Weekend Update: 12/20/2025

Welcome to the Cannibal Halfling Weekend Update! Start your weekend with a chunk of RPG news from the past week. We have the week’s top sellers, industry news stories, something from the archives, and discussions from elsewhere online.

DriveThruRPG Top Sellers for 12/20/2025

  1. Warhammer 40k Roleplay, Imperium Maledictum: Adeptus Mechanicus Player’s Guide
  2. Traveller: Cluster Truck
  3. Warhammer: The Old World RPG Starter Set
  4. Curseborne Core Rulebook
  5. 13th Age Second Edition Combined Heroes’ Handbook and Gamemasters’ Guide

Top News Stories

Bank pulls the plug on Diamond: We discussed the Diamond Comic Distributors bankruptcy earlier this year as many small companies that made comics and RPGs were finding that they were at risk of losing inventory under consignment, essentially never getting paid for the books that were placed in the care of Diamond. The case has been a mess all year, and Diamond’s main creditor has decided they’ve had enough. The bank is requiring the bankruptcy case move to Chapter 7, which means the business will be taken completely apart and sold for parts. This may not make a huge difference to all those Diamond customers (the consignment inventory is still considered ‘disputed’), but it does assure that Diamond will be out of business permanently after this.

From the Archives

Another throwback to 2017 this week, with a discussion of some of the most loved (and maligned) settings of the 80s and 90s. Consult with the Cyberpapacy and get ready to jump through a Rift, from the archives this week is Level One Wonk: The Kitchen Sink.

Discussion of the Week

Which Photoshop features should we count as AI when submitting new games?: The use of large generative models (somewhat inaccurately called ‘generative AI’) is best known for whole-cloth generation of text and images, but the technology is being used in other, more subtle places. In some cases, the use of GANs and other generative software predates the release of ChatGPT and the emergence of ‘generative AI’ into public consciousness. Adobe’s use of ‘generative AI’ means that we have to be having a more nuanced discussion about what “AI” means. Tools like upscaling and content-aware fills are absolutely dependent on generative algorithms, but they don’t look like the things that most people are thinking about when they say ‘AI’ or ‘AI art’. The future will not be defined by more slop images, rather by continually blurrier lines.
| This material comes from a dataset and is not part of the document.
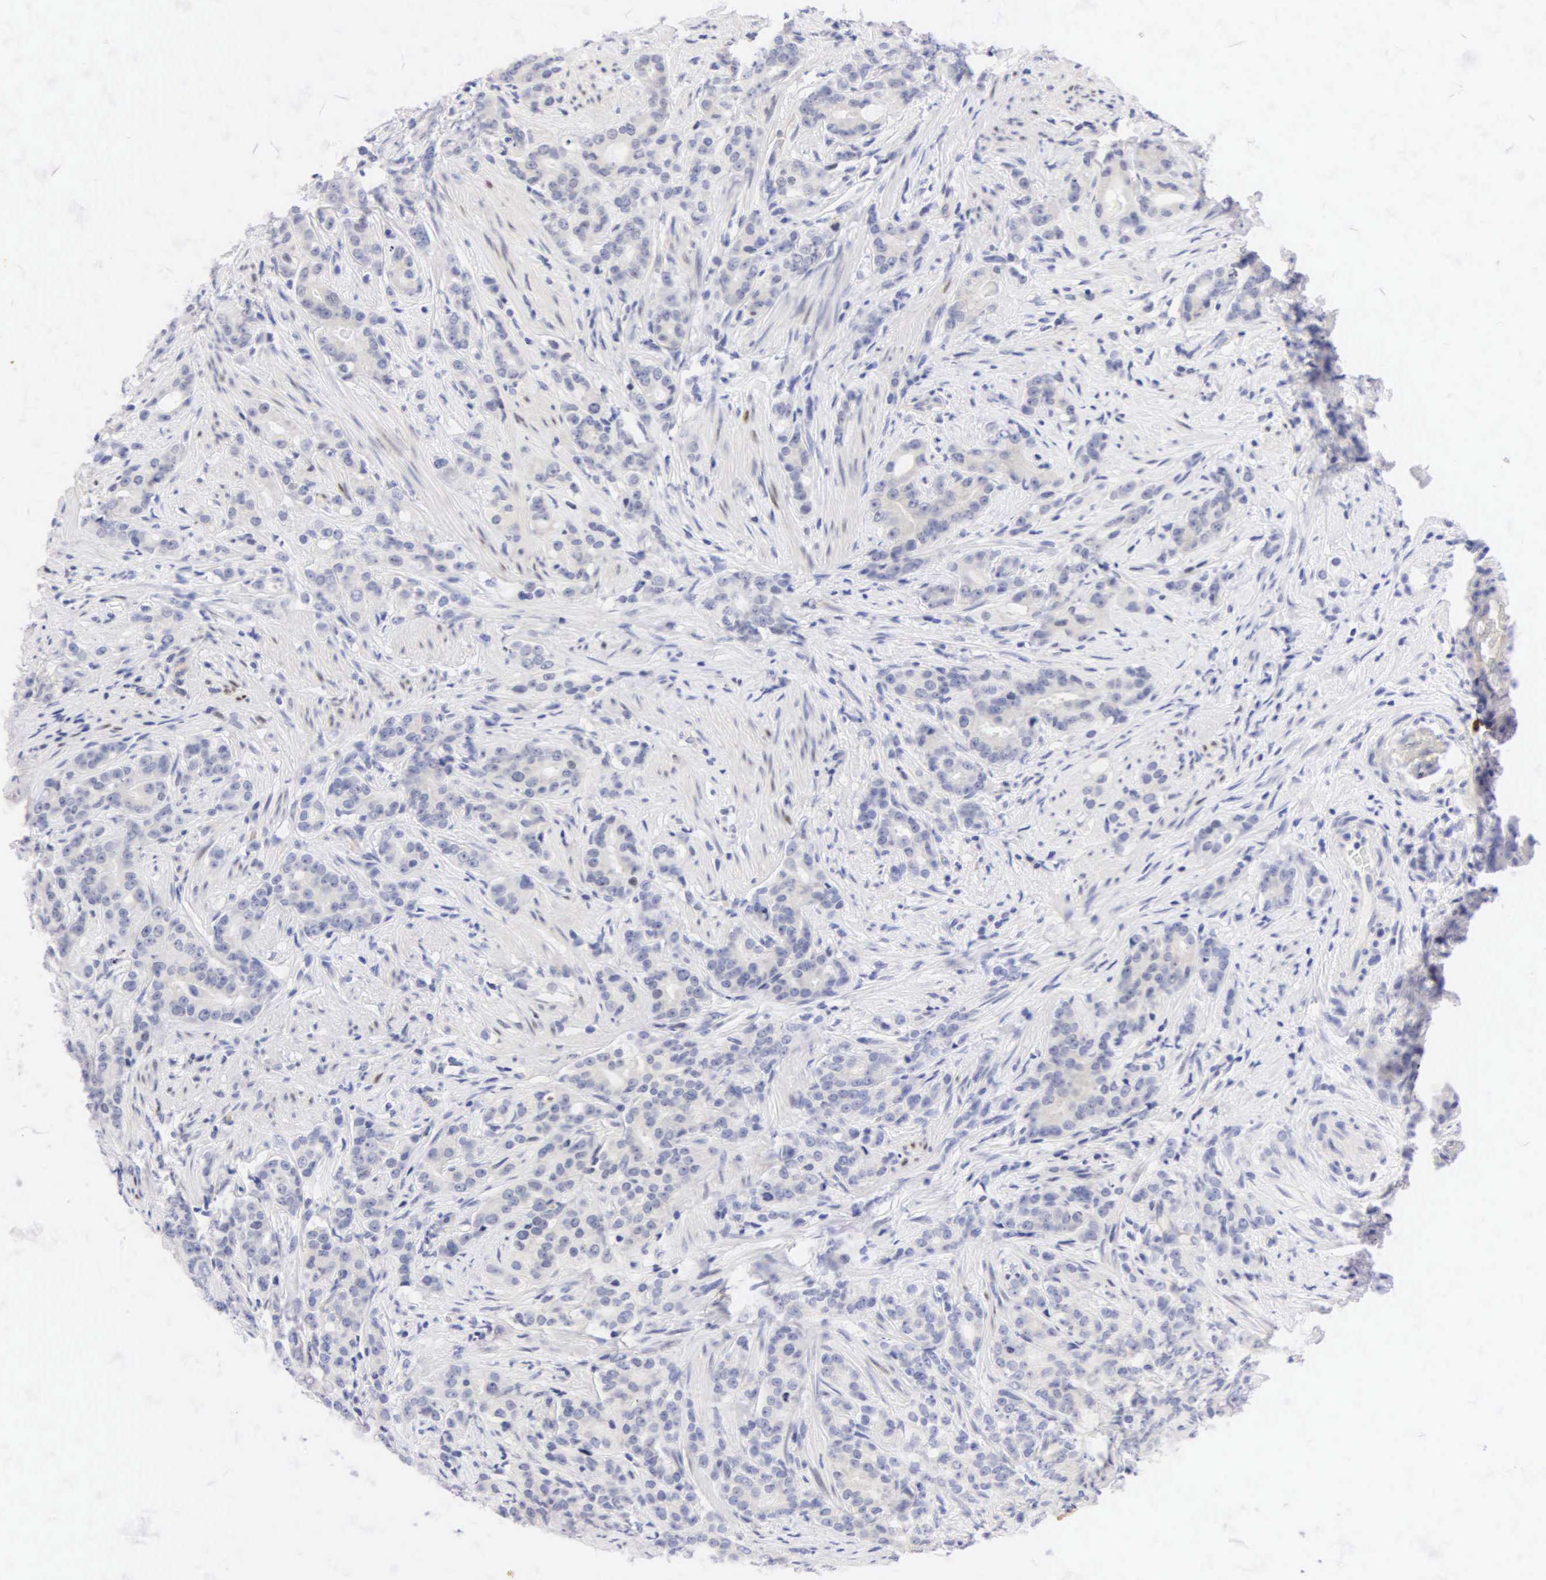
{"staining": {"intensity": "negative", "quantity": "none", "location": "none"}, "tissue": "prostate cancer", "cell_type": "Tumor cells", "image_type": "cancer", "snomed": [{"axis": "morphology", "description": "Adenocarcinoma, Medium grade"}, {"axis": "topography", "description": "Prostate"}], "caption": "Human prostate cancer stained for a protein using IHC reveals no staining in tumor cells.", "gene": "PGR", "patient": {"sex": "male", "age": 59}}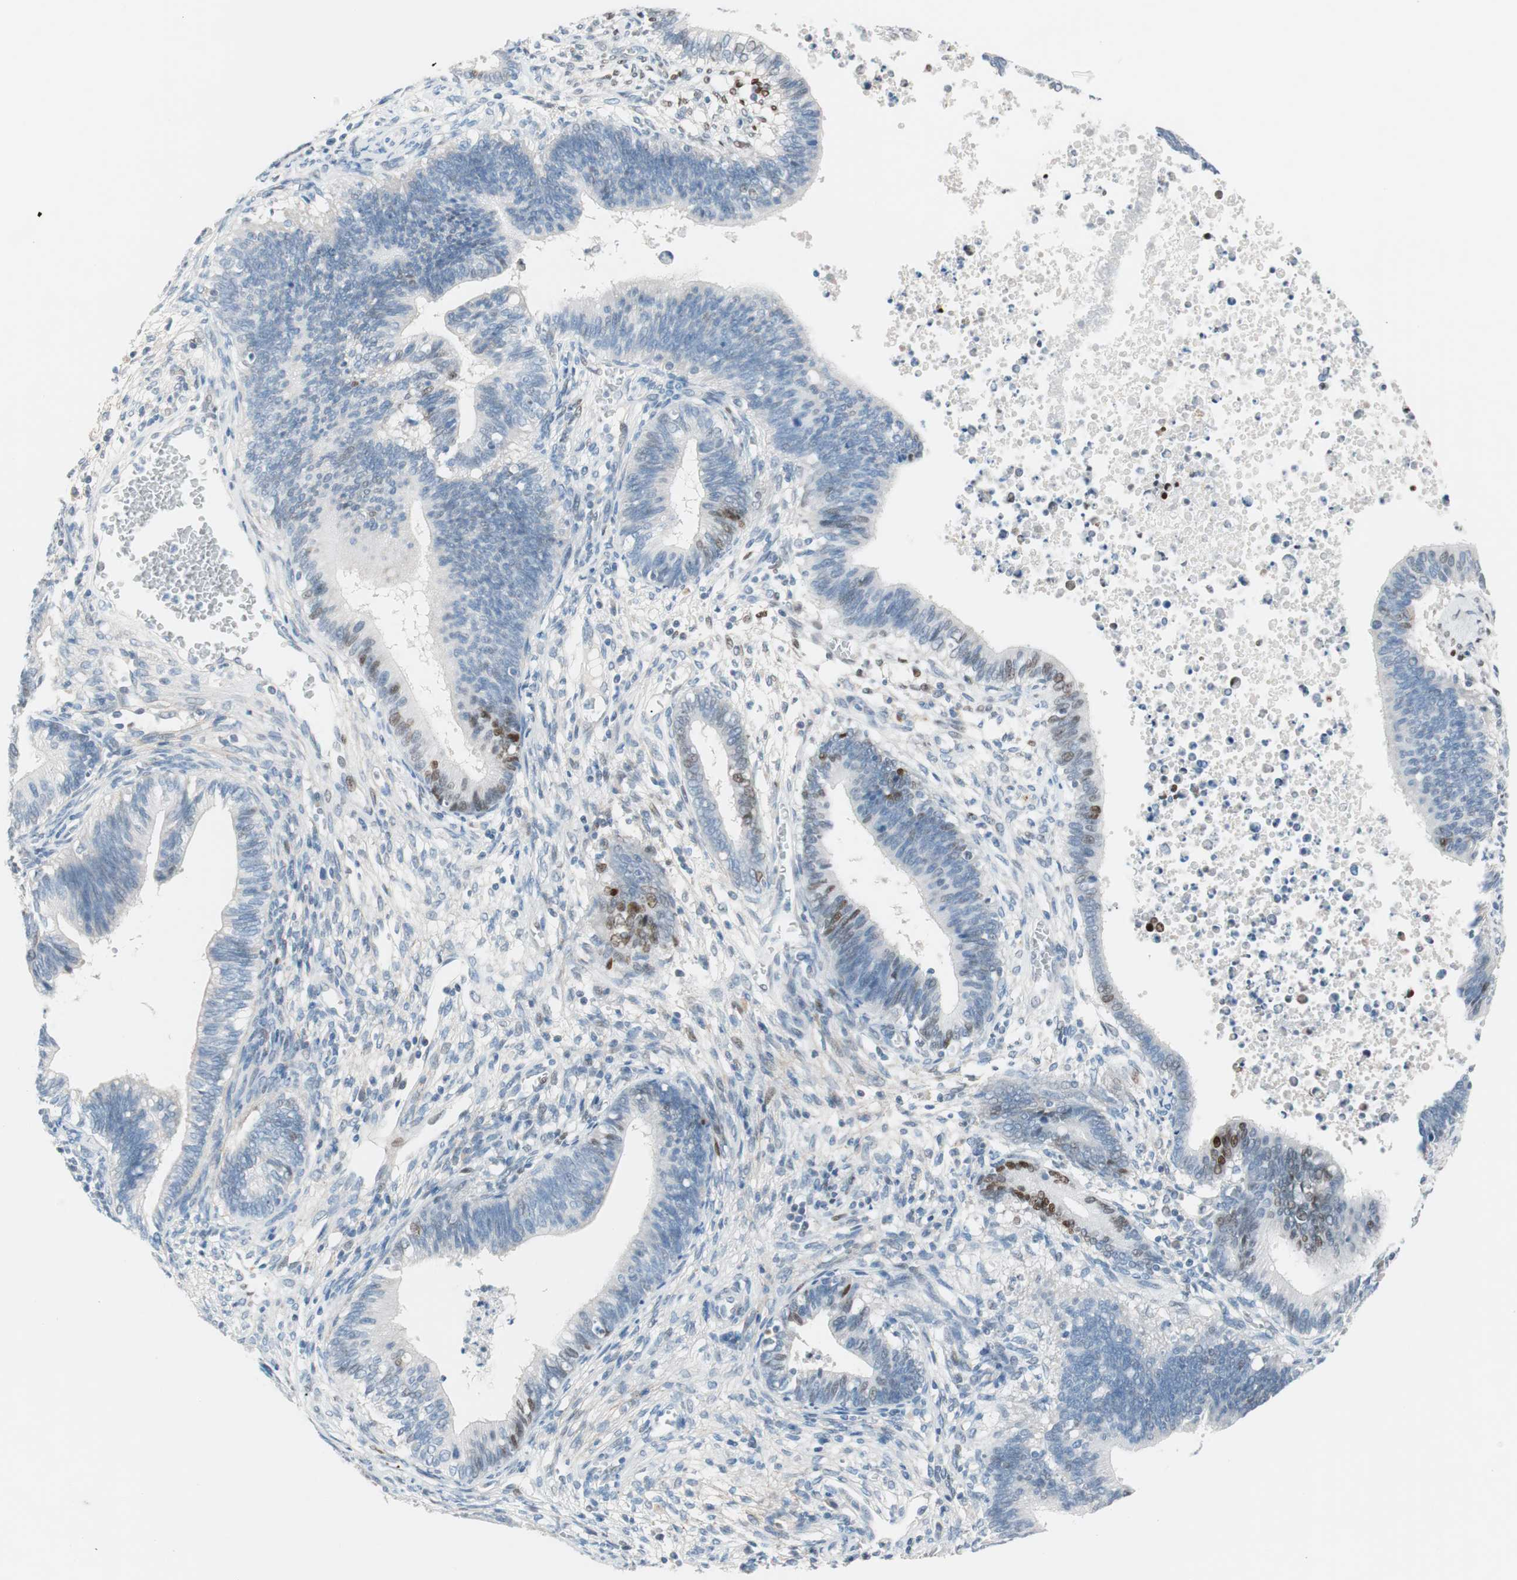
{"staining": {"intensity": "moderate", "quantity": "<25%", "location": "nuclear"}, "tissue": "cervical cancer", "cell_type": "Tumor cells", "image_type": "cancer", "snomed": [{"axis": "morphology", "description": "Adenocarcinoma, NOS"}, {"axis": "topography", "description": "Cervix"}], "caption": "A photomicrograph of human adenocarcinoma (cervical) stained for a protein shows moderate nuclear brown staining in tumor cells.", "gene": "FOSL1", "patient": {"sex": "female", "age": 44}}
Have any RPG news leads or scoops? Get in touch! You can reach us at cannibalhalflinggaming@gmail.com, through Mastodon via @CannibalHalflingGaming@dice.camp, and through BlueSky via @cannibalhalfling.bsky.social.

One thought on “Weekend Update: 12/20/2025”

  1. The discussion of how the “AI” label getting slapped on everything blurs the line between the automated plagiarism machines that fuel “spicy autocomplete” and algorithmic tools like upscaling and content-aware fills (which have been around in some form for a while) is a really interesting one to me.

    I don’t care for the thoughtlessly generated slop I’ve seen take over certain parts of the internet, but a tool like Context Aware Fill has helped me do things like repair cracks or remove text from public domain images I want to use.